The federal government spending package for Fiscal Year 2023 passed by Congress ahead of the Christmas holiday includes creation of the first Cabinet-level agency representative for the travel and tourism industry.
The Omnibus Travel and Tourism Act, which was wrapped into the overall omnibus spending bill that covers government spending through September 30, 2023, authorizes the position of Assistant Secretary for Travel and Tourism in the Department of Commerce.
President Joe Biden on Thursday signed into law the $1.3 trillion spending bill, H.R. 2617, after it was passed by the House and Senate last week.
Advocates for U.S. travel and tourism have been lobbying for the last three decades for a representative at the highest level of government for the $1.1 trillion industry.
“Thanks to a bipartisan and bicameral group of congressional leaders, the United States will now join all G20 countries with a senior federal official focused on travel,” said U.S. Travel Association President and CEO Geoff Freeman.
“The assistant secretary will play an important role as we partner with government to lower visitor visa wait times, modernize security screening and leverage new technologies to make travel more seamless and secure,” Freeman said.
A possible nominee for the position by President Joe Biden has yet to surface, and the nomination will be subject to confirmation by the U.S. Senate.
“During the COVID-19 pandemic, travel advisors had a front-row seat to the scattered nature of federal oversight of the travel industry,” said American Society of Travel Advisors Executive Vice President for Advocacy Eben Peck.
“Contending with numerous federal agencies and ever-changing, and sometimes conflicting, rules regarding travel while struggling to keep their businesses alive put unnecessary and avoidable hardships on travel advisors,” Peck said.
More than 225 travel advisors and suppliers representing the ASTA descended on Washington to lobby for passage of the Omnibus Travel and Tourism Act and share stories on how their businesses were impacted during the pandemic.
“Their hard work paid off, as the legislation tripled its cosponsors in the week following ASTA’s Legislative Day. Since that time, ASTA and its members have continued to push for inclusion in any year-end legislative vehicle,” Peck said.
“Creating a high-level leadership position within the federal government focused on travel industry concerns, as this legislation does, would protect the industry from unnecessary setbacks due to conflicting and confusing policy decisions in the future,” Peck said.
On September 29, the House passed the Visit America Act, H.R. 6965, to safeguard the travel industry should another pandemic occur. The Senate version, S. 1947, was incorporated into the Omnibus Travel and Tourism Act, S. 3375, which advanced out of the Senate Commerce, Science and Transportation Committee in December 2021.
Summary of provisions of the Omnibus Travel and Tourism Act:
- Establish an Assistant Secretary of Commerce for Travel andTourism in the Department of Commerce.
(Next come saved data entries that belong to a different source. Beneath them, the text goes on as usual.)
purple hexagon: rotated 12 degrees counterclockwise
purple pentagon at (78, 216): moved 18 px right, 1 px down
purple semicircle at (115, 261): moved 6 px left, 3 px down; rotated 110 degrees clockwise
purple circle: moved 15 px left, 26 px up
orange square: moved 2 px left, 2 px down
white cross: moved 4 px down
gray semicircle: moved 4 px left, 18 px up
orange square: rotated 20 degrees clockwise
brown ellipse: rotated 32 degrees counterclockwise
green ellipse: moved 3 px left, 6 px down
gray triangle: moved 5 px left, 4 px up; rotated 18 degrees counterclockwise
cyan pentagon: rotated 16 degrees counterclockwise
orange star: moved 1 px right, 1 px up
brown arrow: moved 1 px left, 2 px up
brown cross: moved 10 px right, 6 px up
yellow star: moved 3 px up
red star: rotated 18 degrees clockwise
The Assistant Secretary of Commerce for Travel and Tourism would support and enhance domestic travel and tourism by, among other responsibilities, creating goals for international visitation and travel and tourism exports.
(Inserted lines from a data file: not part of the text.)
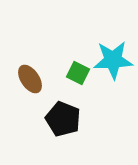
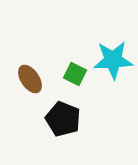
green square: moved 3 px left, 1 px down
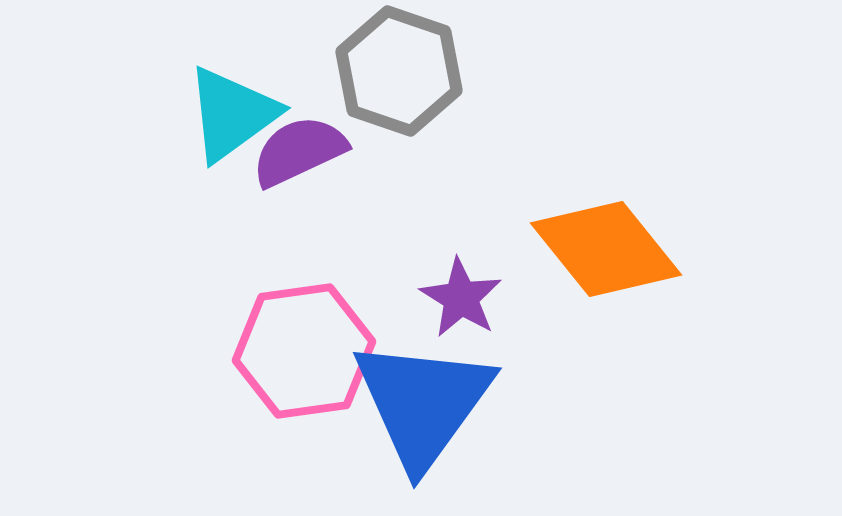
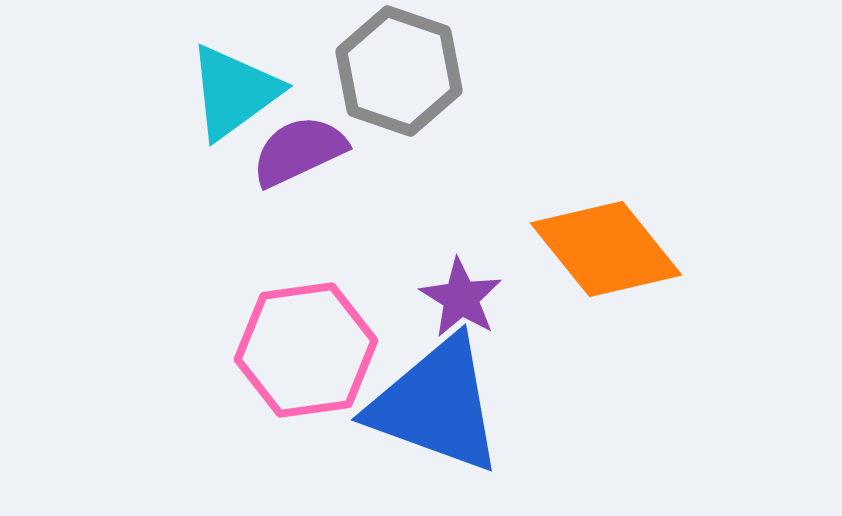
cyan triangle: moved 2 px right, 22 px up
pink hexagon: moved 2 px right, 1 px up
blue triangle: moved 13 px right, 2 px down; rotated 46 degrees counterclockwise
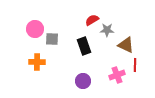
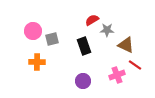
pink circle: moved 2 px left, 2 px down
gray square: rotated 16 degrees counterclockwise
red line: rotated 56 degrees counterclockwise
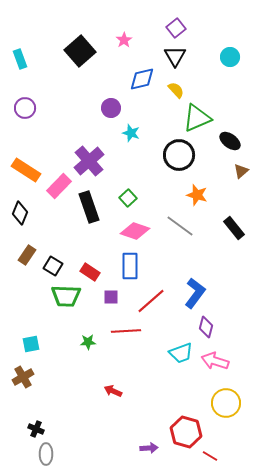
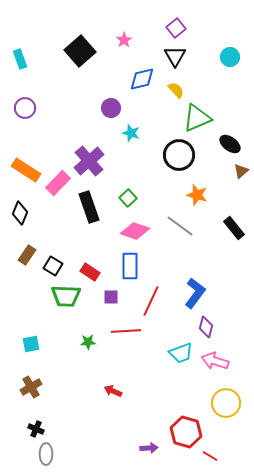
black ellipse at (230, 141): moved 3 px down
pink rectangle at (59, 186): moved 1 px left, 3 px up
red line at (151, 301): rotated 24 degrees counterclockwise
brown cross at (23, 377): moved 8 px right, 10 px down
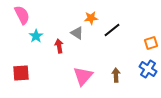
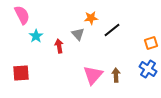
gray triangle: moved 1 px right, 1 px down; rotated 16 degrees clockwise
pink triangle: moved 10 px right, 1 px up
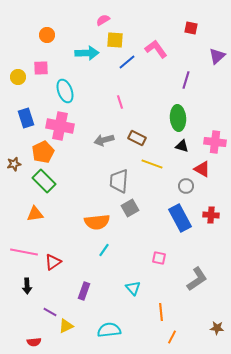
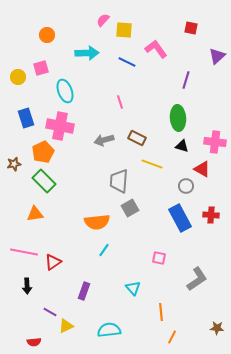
pink semicircle at (103, 20): rotated 16 degrees counterclockwise
yellow square at (115, 40): moved 9 px right, 10 px up
blue line at (127, 62): rotated 66 degrees clockwise
pink square at (41, 68): rotated 14 degrees counterclockwise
- Establish the United States Travel and Tourism Advisory Board with membership comprised of representatives from companies and organizations in the travel and tourism industry who would be appointed for two-year terms and would advise the Secretary of Commerce on travel and tourism industry-related matters.
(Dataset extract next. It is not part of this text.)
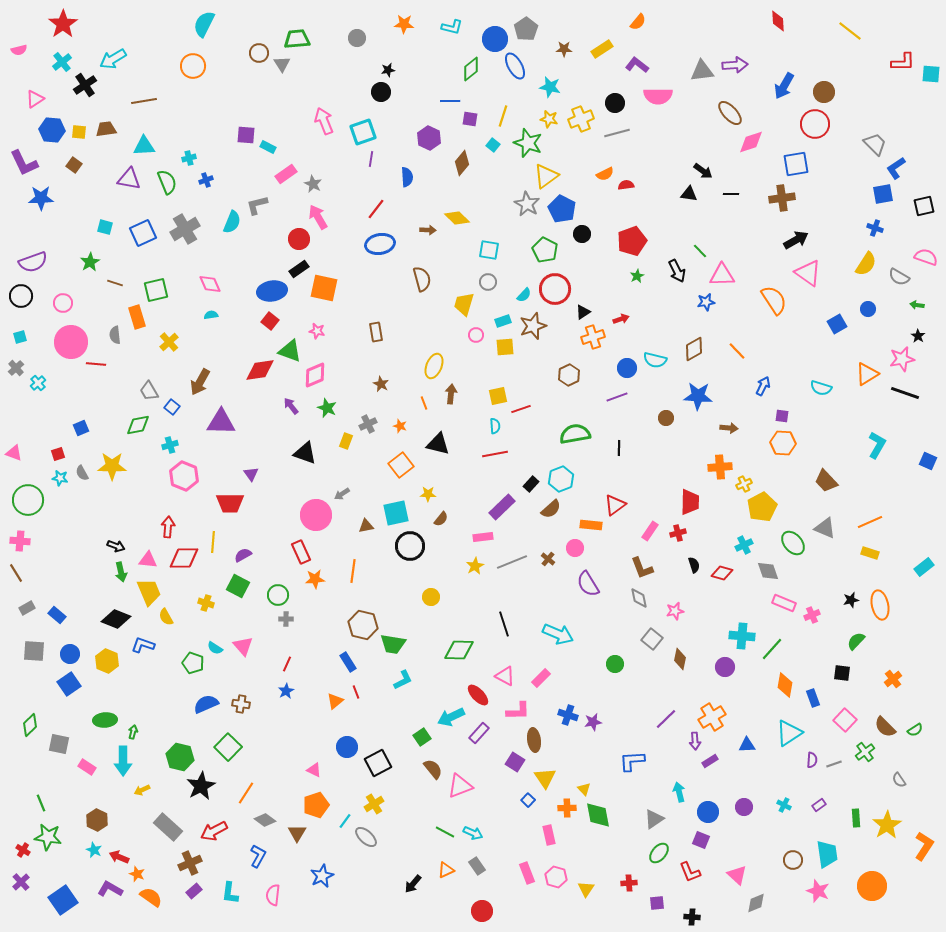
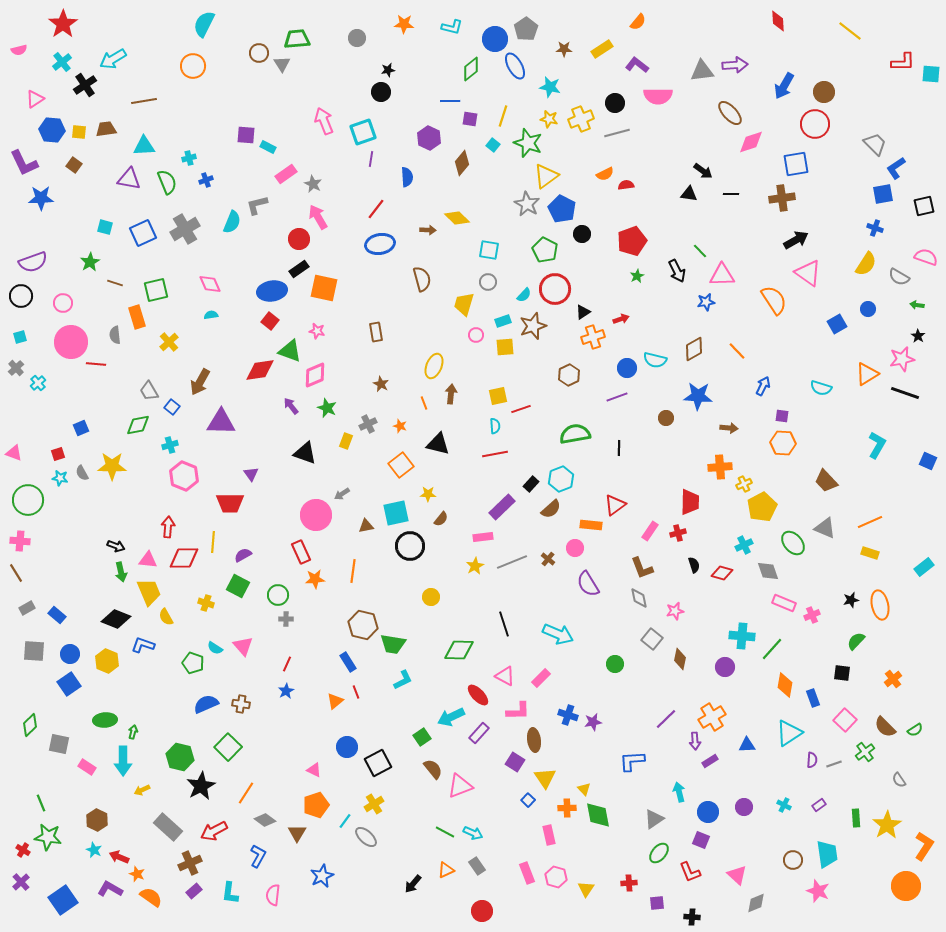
orange circle at (872, 886): moved 34 px right
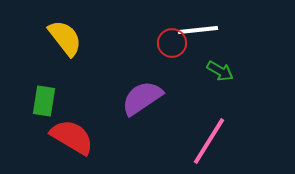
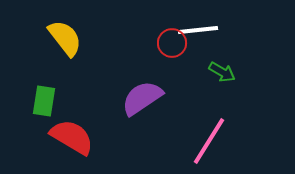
green arrow: moved 2 px right, 1 px down
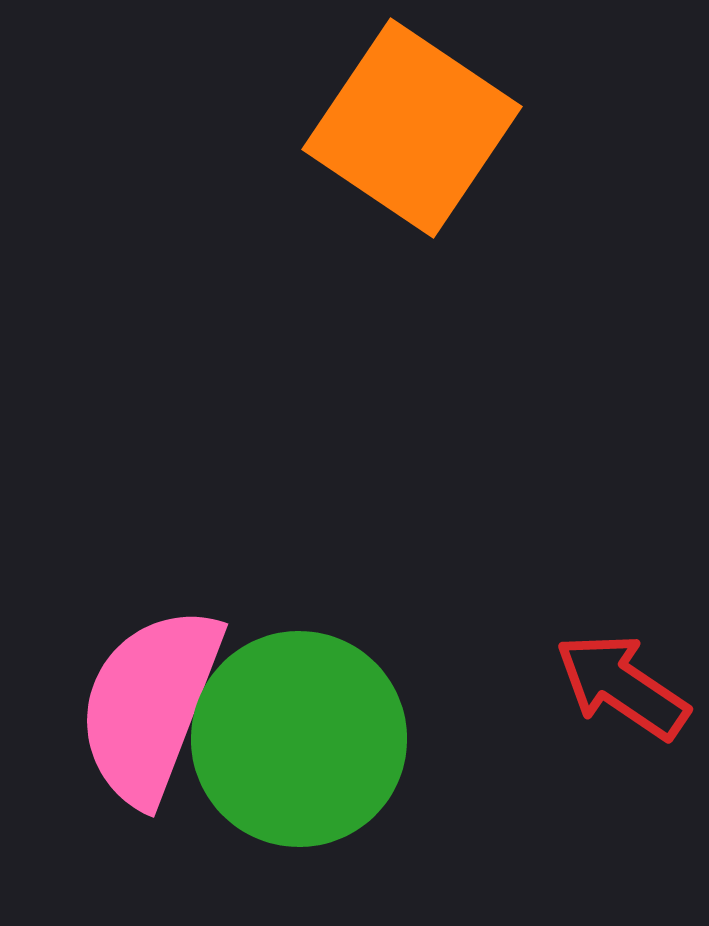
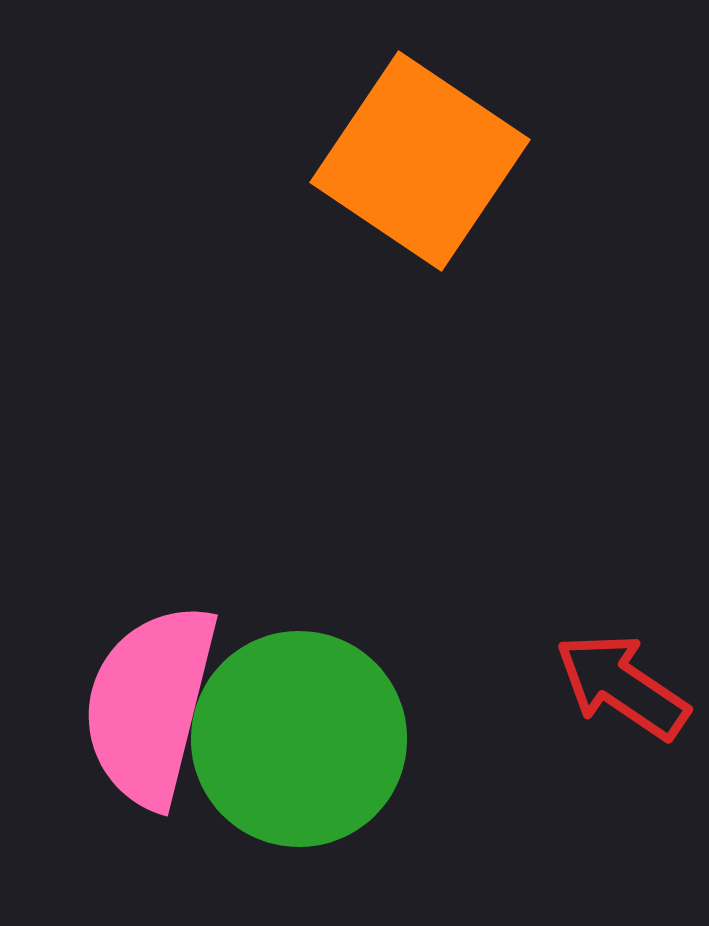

- Direct the Secretary of Commerce, in consultation with the U.S. Travel and Tourism Advisory Board, the Tourism Policy Council, and the Secretary of Homeland Security, to submit to Congress a 10-year travel and tourism strategy, not less frequently than once every 10 years.
- Direct the Secretary of Commerce to study the effects of the pandemic on the travel and tourism industry and submit a report on the final study to Congress.
- Establish the Joint Task Force on Air Travel During and After the COVID–19 Public Health Emergency, which would develop recommended requirements, plans, and guidelines to address issues relating to air travel and airport operations during and after the COVID–19 public health emergency and report its recommendations to Congress.
- Direct the Secretary of Transportation to establish a Joint Federal Advisory Committee to develop policy recommendations for the Joint Task Force on Air Travel During and After the Covid–19 Public Health Emergency to consider in developing its recommendations.
- Direct the Administrator of the Transportation Security Administration to conduct a study of the feasibility of using canines to detect the virus that causes COVID–19; and if it is feasible, whether and how airports can use canines to screen passengers, aircraft crew members, and other individuals who pass through airports.
- Authorize the Administrator of the Transportation Security Administration, in coordination with the Commissioner of U.S. Customs and Border Protection, to conduct a 6-year pilot program, at up to six foreign last point of departure (LPD) airports, where passengers departing those airports could continue on additional flights or flight segments originating in the United States without additional security rescreening if their initial screening at the LPD airport was conducted in accordance with an aviation screening agreement and if other security requirements are met.